In the records below, find every line that contains "with" and list it.

**Available data**
———

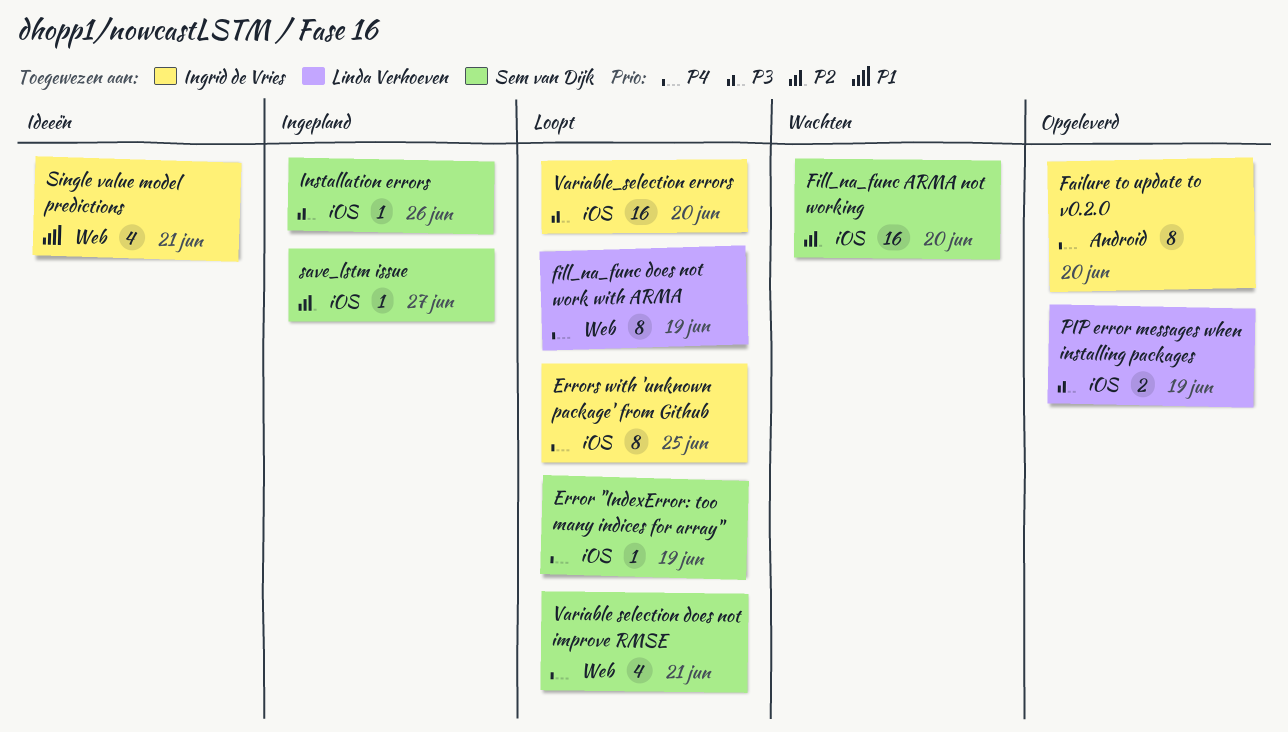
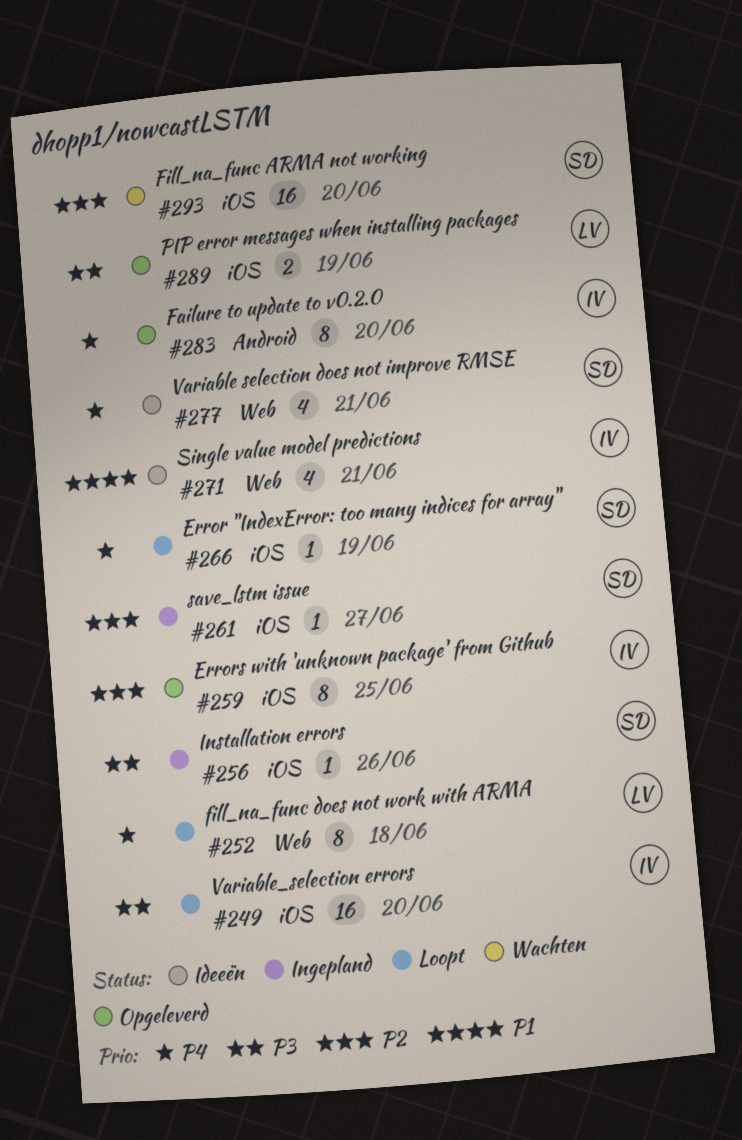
Errors with 'unknown package' from Github, status: Loopt -> Opgeleverd
Errors with 'unknown package' from Github, priority: P4 -> P2
fill_na_func does not work with ARMA, due: Jun 19 -> Jun 18
Variable selection does not improve RMSE, status: Loopt -> Ideeën

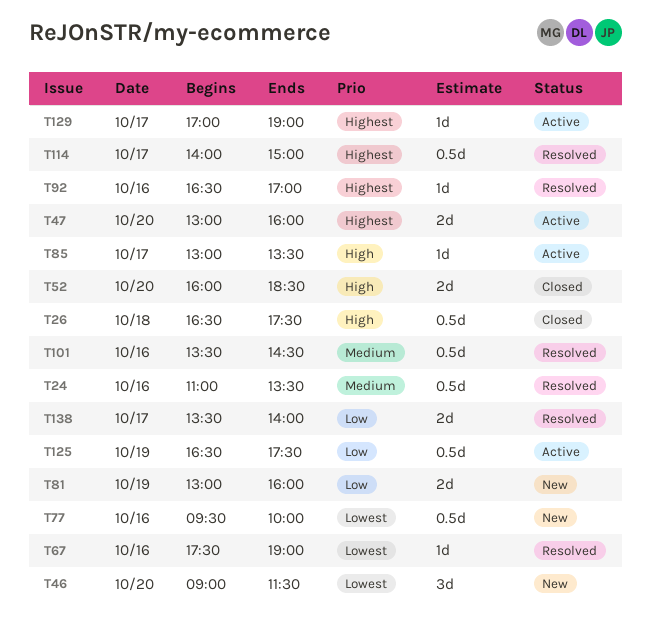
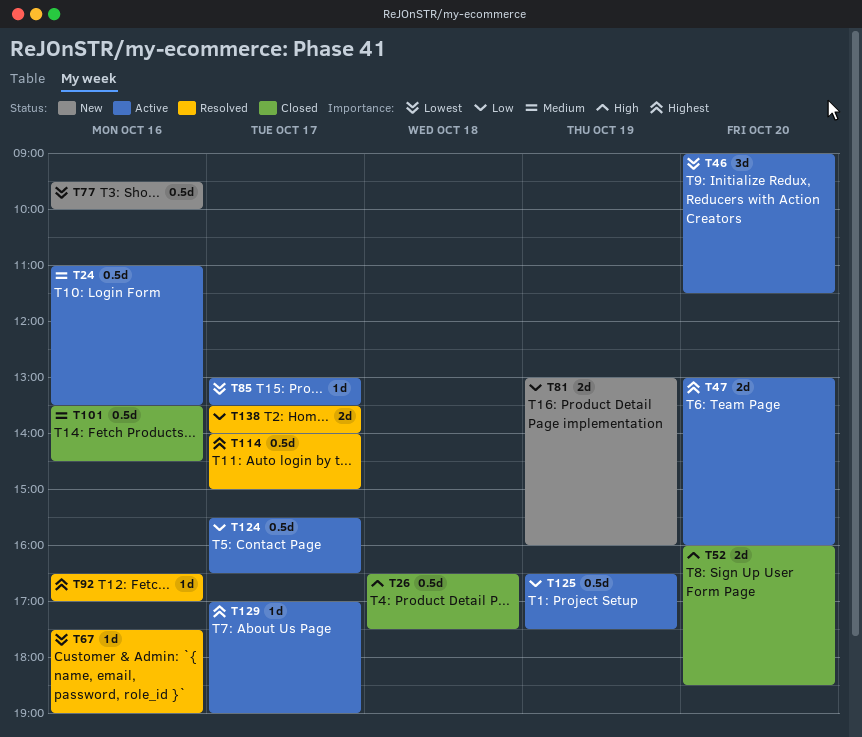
T24, status: Resolved -> Active
T46, status: New -> Active
T85, priority: High -> Lowest
T101, status: Resolved -> Closed
T124: none -> present

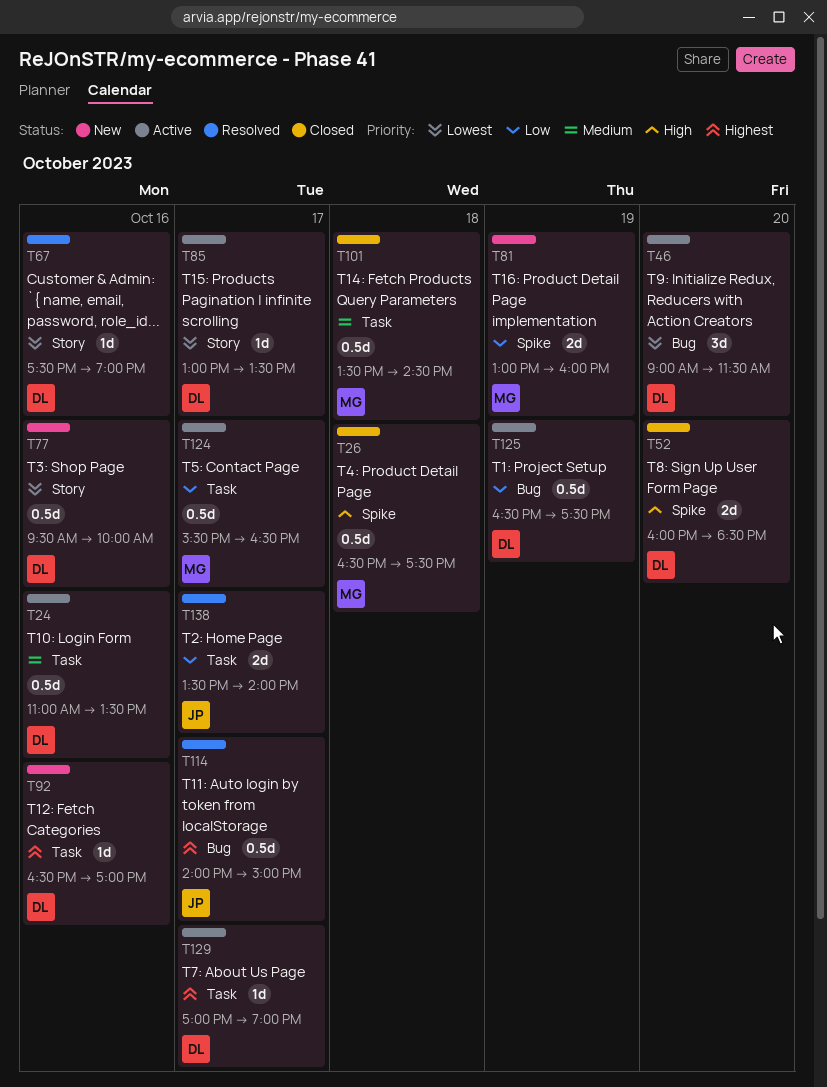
T47: present -> none
T92, status: Resolved -> New
T101, day: Oct 16 -> Oct 18

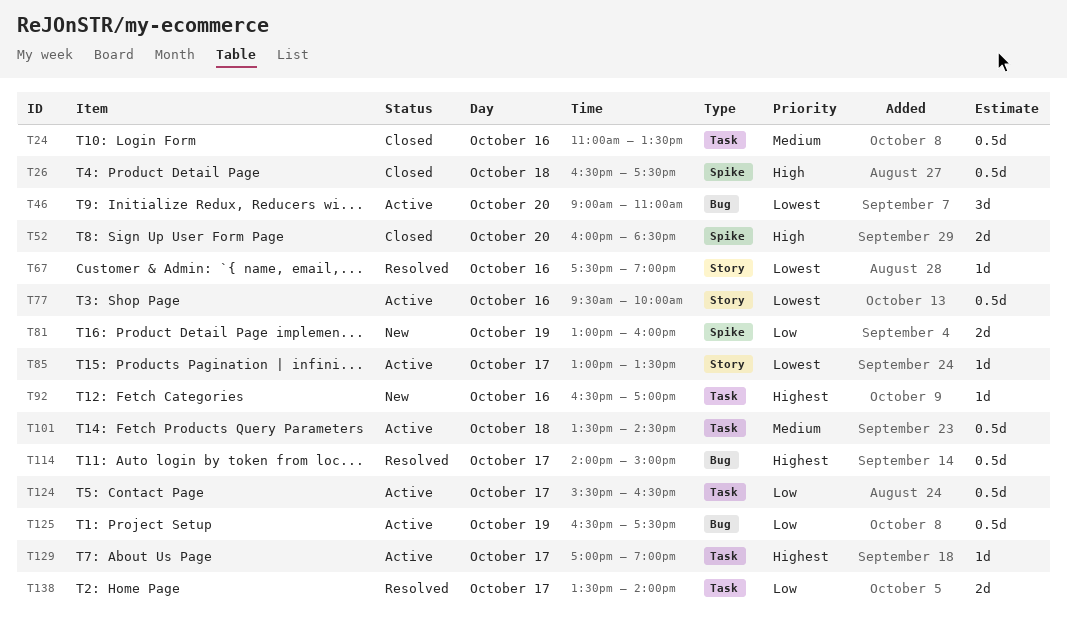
T24, status: Active -> Closed
T46, ends: 11:30 -> 11:00
T77, status: New -> Active
T101, status: Closed -> Active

———

**Result of the exercise**
Errors with 'unknown package' from Github, status: Loopt -> Opgeleverd
Errors with 'unknown package' from Github, priority: P4 -> P2
fill_na_func does not work with ARMA, due: Jun 19 -> Jun 18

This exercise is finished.